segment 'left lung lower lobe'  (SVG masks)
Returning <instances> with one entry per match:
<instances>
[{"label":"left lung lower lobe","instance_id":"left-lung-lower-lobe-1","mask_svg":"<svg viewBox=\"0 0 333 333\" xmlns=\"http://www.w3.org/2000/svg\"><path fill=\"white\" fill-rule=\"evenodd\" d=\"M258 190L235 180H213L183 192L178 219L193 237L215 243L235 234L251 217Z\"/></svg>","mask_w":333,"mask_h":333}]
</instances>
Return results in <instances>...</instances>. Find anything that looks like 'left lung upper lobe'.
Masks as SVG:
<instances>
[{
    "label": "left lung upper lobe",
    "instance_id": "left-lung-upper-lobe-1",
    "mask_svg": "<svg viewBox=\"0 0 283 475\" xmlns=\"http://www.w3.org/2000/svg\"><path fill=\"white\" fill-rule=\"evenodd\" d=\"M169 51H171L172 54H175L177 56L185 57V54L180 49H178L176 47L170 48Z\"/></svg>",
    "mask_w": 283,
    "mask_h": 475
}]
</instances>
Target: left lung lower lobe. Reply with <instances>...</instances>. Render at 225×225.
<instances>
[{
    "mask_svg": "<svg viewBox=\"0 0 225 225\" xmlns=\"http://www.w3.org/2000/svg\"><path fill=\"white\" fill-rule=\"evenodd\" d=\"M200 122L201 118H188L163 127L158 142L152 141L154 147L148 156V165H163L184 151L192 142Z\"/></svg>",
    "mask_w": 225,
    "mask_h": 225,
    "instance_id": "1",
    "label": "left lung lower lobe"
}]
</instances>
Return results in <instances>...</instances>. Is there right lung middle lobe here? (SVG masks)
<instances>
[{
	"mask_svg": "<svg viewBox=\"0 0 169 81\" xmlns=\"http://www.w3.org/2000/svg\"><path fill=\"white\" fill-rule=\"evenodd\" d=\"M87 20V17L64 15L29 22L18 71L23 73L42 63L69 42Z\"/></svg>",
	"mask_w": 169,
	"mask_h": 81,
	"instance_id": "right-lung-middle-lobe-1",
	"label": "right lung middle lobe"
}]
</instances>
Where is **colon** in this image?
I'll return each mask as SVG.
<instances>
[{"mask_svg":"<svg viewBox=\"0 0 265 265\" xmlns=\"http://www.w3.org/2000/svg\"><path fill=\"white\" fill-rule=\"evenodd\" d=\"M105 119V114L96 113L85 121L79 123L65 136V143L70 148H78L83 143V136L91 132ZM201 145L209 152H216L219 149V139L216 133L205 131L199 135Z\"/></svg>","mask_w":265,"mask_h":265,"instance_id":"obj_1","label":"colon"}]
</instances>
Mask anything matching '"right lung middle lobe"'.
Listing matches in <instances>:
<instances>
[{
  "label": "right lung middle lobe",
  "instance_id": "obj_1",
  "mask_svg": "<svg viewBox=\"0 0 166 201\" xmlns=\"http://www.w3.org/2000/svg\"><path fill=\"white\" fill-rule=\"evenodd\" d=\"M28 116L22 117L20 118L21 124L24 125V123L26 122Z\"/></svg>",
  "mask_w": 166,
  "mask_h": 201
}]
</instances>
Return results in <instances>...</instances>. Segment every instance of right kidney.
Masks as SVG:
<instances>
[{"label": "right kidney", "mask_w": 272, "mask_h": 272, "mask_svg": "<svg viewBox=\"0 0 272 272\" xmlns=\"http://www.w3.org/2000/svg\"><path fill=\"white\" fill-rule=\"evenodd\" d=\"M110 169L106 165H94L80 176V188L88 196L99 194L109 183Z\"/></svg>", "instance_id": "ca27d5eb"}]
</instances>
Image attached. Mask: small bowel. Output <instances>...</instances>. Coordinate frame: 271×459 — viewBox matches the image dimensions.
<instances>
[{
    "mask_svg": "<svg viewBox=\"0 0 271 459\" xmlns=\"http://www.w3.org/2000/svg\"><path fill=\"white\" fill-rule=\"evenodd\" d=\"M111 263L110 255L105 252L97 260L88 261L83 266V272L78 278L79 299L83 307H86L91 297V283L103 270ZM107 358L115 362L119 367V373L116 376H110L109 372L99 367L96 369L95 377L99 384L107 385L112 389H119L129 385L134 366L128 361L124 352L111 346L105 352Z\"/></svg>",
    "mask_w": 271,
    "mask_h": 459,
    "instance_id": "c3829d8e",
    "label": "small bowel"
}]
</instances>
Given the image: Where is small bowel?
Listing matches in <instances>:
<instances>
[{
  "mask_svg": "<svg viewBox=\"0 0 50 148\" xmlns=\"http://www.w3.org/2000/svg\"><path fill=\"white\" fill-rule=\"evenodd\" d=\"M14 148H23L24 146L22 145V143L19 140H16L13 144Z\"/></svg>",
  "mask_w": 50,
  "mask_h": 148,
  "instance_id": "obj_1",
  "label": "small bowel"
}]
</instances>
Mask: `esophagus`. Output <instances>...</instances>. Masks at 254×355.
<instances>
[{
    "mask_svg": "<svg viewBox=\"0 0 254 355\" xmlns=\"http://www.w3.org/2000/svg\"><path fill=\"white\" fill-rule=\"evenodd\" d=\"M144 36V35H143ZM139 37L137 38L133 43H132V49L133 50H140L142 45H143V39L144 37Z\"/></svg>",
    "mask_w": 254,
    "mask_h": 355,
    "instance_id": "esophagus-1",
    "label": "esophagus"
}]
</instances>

● WRITTEN INSTRUCTION: Set down every one of the rows above again, character for character, leaving none out and changing nothing.

● PROBLEM SOLUTION:
segment 'left lung lower lobe'  (SVG masks)
Returning <instances> with one entry per match:
<instances>
[{"label":"left lung lower lobe","instance_id":"left-lung-lower-lobe-1","mask_svg":"<svg viewBox=\"0 0 333 333\" xmlns=\"http://www.w3.org/2000/svg\"><path fill=\"white\" fill-rule=\"evenodd\" d=\"M258 190L235 180H213L183 192L178 219L193 237L215 243L235 234L251 217Z\"/></svg>","mask_w":333,"mask_h":333}]
</instances>
Return results in <instances>...</instances>. Find anything that looks like 'left lung upper lobe'.
Masks as SVG:
<instances>
[{
    "label": "left lung upper lobe",
    "instance_id": "left-lung-upper-lobe-1",
    "mask_svg": "<svg viewBox=\"0 0 283 475\" xmlns=\"http://www.w3.org/2000/svg\"><path fill=\"white\" fill-rule=\"evenodd\" d=\"M169 51H171L172 54H175L177 56L185 57V54L180 49H178L176 47L170 48Z\"/></svg>",
    "mask_w": 283,
    "mask_h": 475
}]
</instances>
Target: left lung lower lobe. Reply with <instances>...</instances>. Render at 225×225.
<instances>
[{
    "mask_svg": "<svg viewBox=\"0 0 225 225\" xmlns=\"http://www.w3.org/2000/svg\"><path fill=\"white\" fill-rule=\"evenodd\" d=\"M200 122L201 118H188L163 127L158 142L152 141L154 147L148 156V165H163L184 151L192 142Z\"/></svg>",
    "mask_w": 225,
    "mask_h": 225,
    "instance_id": "1",
    "label": "left lung lower lobe"
}]
</instances>
Return results in <instances>...</instances>. Is there right lung middle lobe here? (SVG masks)
<instances>
[{
	"mask_svg": "<svg viewBox=\"0 0 169 81\" xmlns=\"http://www.w3.org/2000/svg\"><path fill=\"white\" fill-rule=\"evenodd\" d=\"M87 20V17L64 15L29 22L18 71L23 73L42 63L69 42Z\"/></svg>",
	"mask_w": 169,
	"mask_h": 81,
	"instance_id": "right-lung-middle-lobe-1",
	"label": "right lung middle lobe"
}]
</instances>
Where is **colon** in this image?
I'll return each mask as SVG.
<instances>
[{"mask_svg":"<svg viewBox=\"0 0 265 265\" xmlns=\"http://www.w3.org/2000/svg\"><path fill=\"white\" fill-rule=\"evenodd\" d=\"M105 119V114L96 113L85 121L79 123L65 136V143L70 148H78L83 143V136L91 132ZM201 145L209 152H216L219 149V139L216 133L205 131L199 135Z\"/></svg>","mask_w":265,"mask_h":265,"instance_id":"obj_1","label":"colon"}]
</instances>
Mask anything matching '"right lung middle lobe"'.
Listing matches in <instances>:
<instances>
[{
  "label": "right lung middle lobe",
  "instance_id": "obj_1",
  "mask_svg": "<svg viewBox=\"0 0 166 201\" xmlns=\"http://www.w3.org/2000/svg\"><path fill=\"white\" fill-rule=\"evenodd\" d=\"M28 116L22 117L20 118L21 124L24 125V123L26 122Z\"/></svg>",
  "mask_w": 166,
  "mask_h": 201
}]
</instances>
Return results in <instances>...</instances>. Segment every instance of right kidney.
Masks as SVG:
<instances>
[{"label": "right kidney", "mask_w": 272, "mask_h": 272, "mask_svg": "<svg viewBox=\"0 0 272 272\" xmlns=\"http://www.w3.org/2000/svg\"><path fill=\"white\" fill-rule=\"evenodd\" d=\"M110 169L106 165H94L80 176V188L88 196L99 194L109 183Z\"/></svg>", "instance_id": "ca27d5eb"}]
</instances>
Image attached. Mask: small bowel. Output <instances>...</instances>. Coordinate frame: 271×459 — viewBox matches the image dimensions.
<instances>
[{
    "mask_svg": "<svg viewBox=\"0 0 271 459\" xmlns=\"http://www.w3.org/2000/svg\"><path fill=\"white\" fill-rule=\"evenodd\" d=\"M111 263L110 255L105 252L97 260L88 261L83 266V272L78 278L79 299L83 307H86L91 297V283L103 270ZM107 358L115 362L119 367V373L116 376H110L109 372L99 367L96 369L95 377L99 384L107 385L112 389H119L129 385L134 366L128 361L124 352L111 346L105 352Z\"/></svg>",
    "mask_w": 271,
    "mask_h": 459,
    "instance_id": "c3829d8e",
    "label": "small bowel"
}]
</instances>
Given the image: Where is small bowel?
Listing matches in <instances>:
<instances>
[{
  "mask_svg": "<svg viewBox=\"0 0 50 148\" xmlns=\"http://www.w3.org/2000/svg\"><path fill=\"white\" fill-rule=\"evenodd\" d=\"M14 148H23L24 146L22 145V143L19 140H16L13 144Z\"/></svg>",
  "mask_w": 50,
  "mask_h": 148,
  "instance_id": "obj_1",
  "label": "small bowel"
}]
</instances>
Mask: `esophagus`. Output <instances>...</instances>. Masks at 254×355.
<instances>
[{
    "mask_svg": "<svg viewBox=\"0 0 254 355\" xmlns=\"http://www.w3.org/2000/svg\"><path fill=\"white\" fill-rule=\"evenodd\" d=\"M144 36V35H143ZM139 37L137 38L133 43H132V49L133 50H140L142 45H143V39L144 37Z\"/></svg>",
    "mask_w": 254,
    "mask_h": 355,
    "instance_id": "esophagus-1",
    "label": "esophagus"
}]
</instances>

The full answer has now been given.